= Beginning of Section =

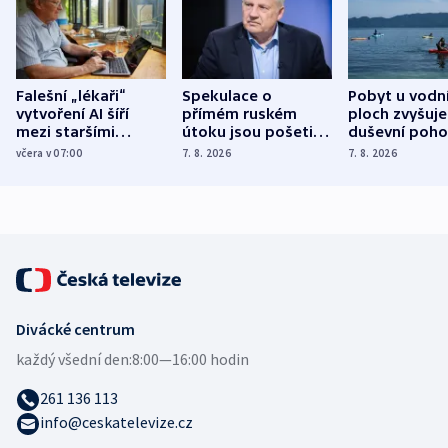
Falešní „lékaři“
Spekulace o
Pobyt u vodn
vytvoření AI šíří
přímém ruském
ploch zvyšuje
mezi staršími
útoku jsou pošetilé,
duševní poho
Poláky nebezpečné
míní estonský
ukázala
včera v 07:00
7. 8. 2026
7. 8. 2026
zdravotní rady
bezpečnostní
mezinárodní 
expert
Divácké centrum
každý všední den:
8:00—16:00 hodin
261 136 113
info@ceskatelevize.cz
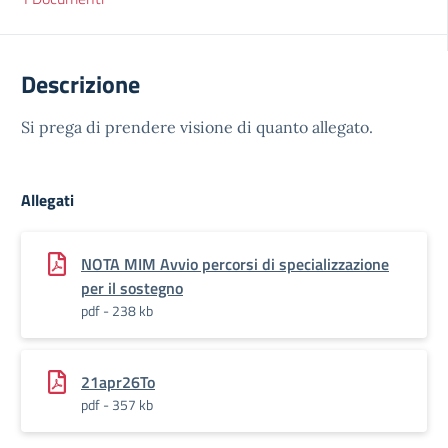
Descrizione
Si prega di prendere visione di quanto allegato.
Allegati
NOTA MIM Avvio percorsi di specializzazione
per il sostegno
pdf - 238 kb
21apr26To
pdf - 357 kb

= End of Section =

**WHAT THE EXERCISE ASKS**
Since the pictures don't belong in the copy, copy only the rest of the entries above exactly.

**WRITTEN ANSWER**
Falešní „lékaři“
Spekulace o
Pobyt u vodn
vytvoření AI šíří
přímém ruském
ploch zvyšuje
mezi staršími
útoku jsou pošetilé,
duševní poho
Poláky nebezpečné
míní estonský
ukázala
včera v 07:00
7. 8. 2026
7. 8. 2026
zdravotní rady
bezpečnostní
mezinárodní 
expert
Divácké centrum
každý všední den:
8:00—16:00 hodin
261 136 113
info@ceskatelevize.cz
Descrizione
Si prega di prendere visione di quanto allegato.
Allegati
NOTA MIM Avvio percorsi di specializzazione
per il sostegno
pdf - 238 kb
21apr26To
pdf - 357 kb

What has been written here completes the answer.